As we in Australia are enjoying spring and looking to a long hot summer, those in the northern hemisphere are preparing for the opposite. In Japan, the Obon Festivals of summer are well and truly over, the country has survived another typhoon season and now, cool and gusty northwesterly winds begin to blow, heralding autumn and the inevitable return of winter.
When most people think of Japan, they think of the enchanting cherry blossoms of spring and while these hold a deep cultural significance, the autumn colour season (kouyou) is equally as impressive and just as important culturally.
In a country full of quirks, weather forecasts are no exception and in Japan, forecasting includes cherry blossoms and autumn leaves. The Japan Meteorological Corporation (a private weather provider not to be confused with the government agency Japan Meteorological Authority), has recently updated its Autumn Foliage Forecast. This forecast aims to give tourists and locals the best guidance possible for where and when the stunning autumn leaves can be viewed.

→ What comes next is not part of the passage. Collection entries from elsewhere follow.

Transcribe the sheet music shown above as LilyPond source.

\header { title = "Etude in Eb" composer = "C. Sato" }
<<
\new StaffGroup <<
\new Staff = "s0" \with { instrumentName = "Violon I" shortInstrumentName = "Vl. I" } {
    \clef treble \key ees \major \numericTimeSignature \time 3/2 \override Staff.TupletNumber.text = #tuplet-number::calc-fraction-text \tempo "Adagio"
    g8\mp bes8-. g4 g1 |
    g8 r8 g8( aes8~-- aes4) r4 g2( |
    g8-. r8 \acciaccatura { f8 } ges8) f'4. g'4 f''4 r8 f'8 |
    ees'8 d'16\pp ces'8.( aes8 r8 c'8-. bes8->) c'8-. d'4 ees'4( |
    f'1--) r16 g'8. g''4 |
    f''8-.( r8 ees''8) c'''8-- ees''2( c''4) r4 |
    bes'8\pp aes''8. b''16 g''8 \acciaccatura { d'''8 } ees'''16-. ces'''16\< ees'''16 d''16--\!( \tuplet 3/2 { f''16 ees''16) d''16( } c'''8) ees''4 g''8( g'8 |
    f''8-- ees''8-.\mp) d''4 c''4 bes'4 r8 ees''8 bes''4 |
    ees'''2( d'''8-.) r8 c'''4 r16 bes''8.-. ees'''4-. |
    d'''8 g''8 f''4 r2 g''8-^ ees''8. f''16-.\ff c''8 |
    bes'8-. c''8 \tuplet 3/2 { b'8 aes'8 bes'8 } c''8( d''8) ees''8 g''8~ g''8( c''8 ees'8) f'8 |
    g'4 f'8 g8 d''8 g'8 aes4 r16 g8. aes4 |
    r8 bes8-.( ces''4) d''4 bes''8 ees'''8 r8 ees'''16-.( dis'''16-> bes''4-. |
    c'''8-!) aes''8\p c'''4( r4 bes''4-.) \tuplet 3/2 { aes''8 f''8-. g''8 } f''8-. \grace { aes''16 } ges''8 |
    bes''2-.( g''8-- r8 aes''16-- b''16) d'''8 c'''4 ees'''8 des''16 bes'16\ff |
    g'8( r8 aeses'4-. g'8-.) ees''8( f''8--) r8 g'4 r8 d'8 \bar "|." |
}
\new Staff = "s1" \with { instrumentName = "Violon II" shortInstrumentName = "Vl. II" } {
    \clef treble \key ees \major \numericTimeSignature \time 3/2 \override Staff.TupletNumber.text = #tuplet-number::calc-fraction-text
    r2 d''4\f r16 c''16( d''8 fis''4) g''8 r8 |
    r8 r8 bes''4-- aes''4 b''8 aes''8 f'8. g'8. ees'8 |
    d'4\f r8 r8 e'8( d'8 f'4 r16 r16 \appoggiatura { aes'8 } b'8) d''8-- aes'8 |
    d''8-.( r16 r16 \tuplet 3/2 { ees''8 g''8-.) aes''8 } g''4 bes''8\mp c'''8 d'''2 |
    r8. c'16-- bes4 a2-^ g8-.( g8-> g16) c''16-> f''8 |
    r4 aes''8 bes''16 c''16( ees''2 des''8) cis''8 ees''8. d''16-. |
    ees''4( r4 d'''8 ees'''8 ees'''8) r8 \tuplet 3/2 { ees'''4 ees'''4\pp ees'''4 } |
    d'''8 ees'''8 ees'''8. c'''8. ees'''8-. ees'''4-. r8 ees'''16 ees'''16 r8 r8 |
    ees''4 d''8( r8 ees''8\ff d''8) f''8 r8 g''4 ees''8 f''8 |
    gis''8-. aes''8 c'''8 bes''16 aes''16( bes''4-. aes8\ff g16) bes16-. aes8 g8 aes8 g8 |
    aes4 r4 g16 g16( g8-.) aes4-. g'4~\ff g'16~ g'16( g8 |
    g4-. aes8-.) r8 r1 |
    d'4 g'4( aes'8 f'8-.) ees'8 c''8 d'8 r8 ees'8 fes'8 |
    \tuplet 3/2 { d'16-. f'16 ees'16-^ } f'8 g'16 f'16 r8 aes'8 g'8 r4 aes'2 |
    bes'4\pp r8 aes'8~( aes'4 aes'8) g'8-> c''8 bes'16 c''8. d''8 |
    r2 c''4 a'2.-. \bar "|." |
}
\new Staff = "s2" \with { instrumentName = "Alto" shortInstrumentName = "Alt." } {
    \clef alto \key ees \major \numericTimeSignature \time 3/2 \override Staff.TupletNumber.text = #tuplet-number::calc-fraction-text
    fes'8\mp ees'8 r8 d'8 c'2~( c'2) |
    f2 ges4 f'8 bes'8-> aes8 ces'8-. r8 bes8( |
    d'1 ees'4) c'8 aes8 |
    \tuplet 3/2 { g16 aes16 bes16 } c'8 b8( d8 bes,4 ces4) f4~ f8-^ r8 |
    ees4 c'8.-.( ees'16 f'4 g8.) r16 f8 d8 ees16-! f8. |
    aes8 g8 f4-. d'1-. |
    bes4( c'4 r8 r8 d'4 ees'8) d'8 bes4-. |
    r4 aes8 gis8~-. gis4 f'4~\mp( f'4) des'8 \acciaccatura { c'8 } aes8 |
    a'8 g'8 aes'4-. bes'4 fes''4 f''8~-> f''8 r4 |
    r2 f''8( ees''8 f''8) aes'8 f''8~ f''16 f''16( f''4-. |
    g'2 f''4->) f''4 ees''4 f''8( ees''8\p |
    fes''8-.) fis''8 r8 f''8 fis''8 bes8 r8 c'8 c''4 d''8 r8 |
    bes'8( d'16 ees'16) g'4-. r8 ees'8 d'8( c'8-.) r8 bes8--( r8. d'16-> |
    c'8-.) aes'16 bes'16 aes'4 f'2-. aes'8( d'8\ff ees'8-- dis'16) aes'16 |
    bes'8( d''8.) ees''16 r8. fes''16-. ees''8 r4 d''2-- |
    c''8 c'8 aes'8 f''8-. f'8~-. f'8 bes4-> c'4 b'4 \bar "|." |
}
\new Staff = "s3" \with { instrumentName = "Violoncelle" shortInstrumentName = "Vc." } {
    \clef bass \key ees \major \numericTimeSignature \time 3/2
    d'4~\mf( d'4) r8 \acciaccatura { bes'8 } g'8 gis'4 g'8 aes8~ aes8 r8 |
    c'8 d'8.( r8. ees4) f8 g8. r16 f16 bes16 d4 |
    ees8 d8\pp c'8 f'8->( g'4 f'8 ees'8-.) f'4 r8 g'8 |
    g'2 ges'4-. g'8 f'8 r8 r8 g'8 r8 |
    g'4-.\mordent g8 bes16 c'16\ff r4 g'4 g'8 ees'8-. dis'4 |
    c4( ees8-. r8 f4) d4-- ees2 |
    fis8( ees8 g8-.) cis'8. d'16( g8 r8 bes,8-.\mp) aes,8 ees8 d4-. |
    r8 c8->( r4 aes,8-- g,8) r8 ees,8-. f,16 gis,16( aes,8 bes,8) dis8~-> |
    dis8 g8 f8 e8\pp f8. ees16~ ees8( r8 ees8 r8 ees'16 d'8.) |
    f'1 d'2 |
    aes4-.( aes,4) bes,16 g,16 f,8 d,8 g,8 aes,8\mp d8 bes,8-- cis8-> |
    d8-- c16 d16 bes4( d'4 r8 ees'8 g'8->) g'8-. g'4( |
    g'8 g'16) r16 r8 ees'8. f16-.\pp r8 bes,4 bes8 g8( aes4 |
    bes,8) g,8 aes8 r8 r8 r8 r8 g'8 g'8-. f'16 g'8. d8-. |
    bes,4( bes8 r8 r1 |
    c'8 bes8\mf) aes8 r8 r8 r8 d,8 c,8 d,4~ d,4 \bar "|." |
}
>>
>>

The cherry blossom season follows the progression of warmth across the country. Conversely, autumn leaves follow the progression of cold conditions across the Japanese archipelago. This starts from Hokkaido in the north and moves southwards across the country during November. Mountainous areas also tend to see autumn foliage earlier than low lying areas.
The forecast also includes two separate forecasts for two main types of trees. The traditional Japanese maple (momiji) briefly turns yellow before developing a breathtaking shade of red and is well documented in centuries of Japanese art as well as modern landscape photography. These are currently set to peak in the Tokyo area on Dec 1st , three days later than average.
Forecast Map for Japanese Maple 2023 – Japan Meteorological Corporation.
The golden yellow gingko (ichyou) trees warrant their own forecast and are expected to peak in Tokyo on November 26th, also three days later than average.
Forecast Map for Gingko 2023 – Japan Meteorological Corporation.
Jingu Gaien Gingko Avenue on Nov 19th 2022, a few days before peak colour. Packed with tourists and instagrammers in an otherwise quiet area of Tokyo (photo provided by author).
Tourism in Japan has returned to pre-pandemic levels. For anyone travelling to Japan in the next few weeks, be sure to check the forecast. Keep in mind that the autumn colour as well as the night time illuminations are very popular with local and international tourists and that big crowds can be expected. Also consider heading out of the big cities for a more peaceful experience.
An example of a Japanese Maple in the Shinjuku National Garden on Nov 27th 2022 around peak colour (photo provided by author).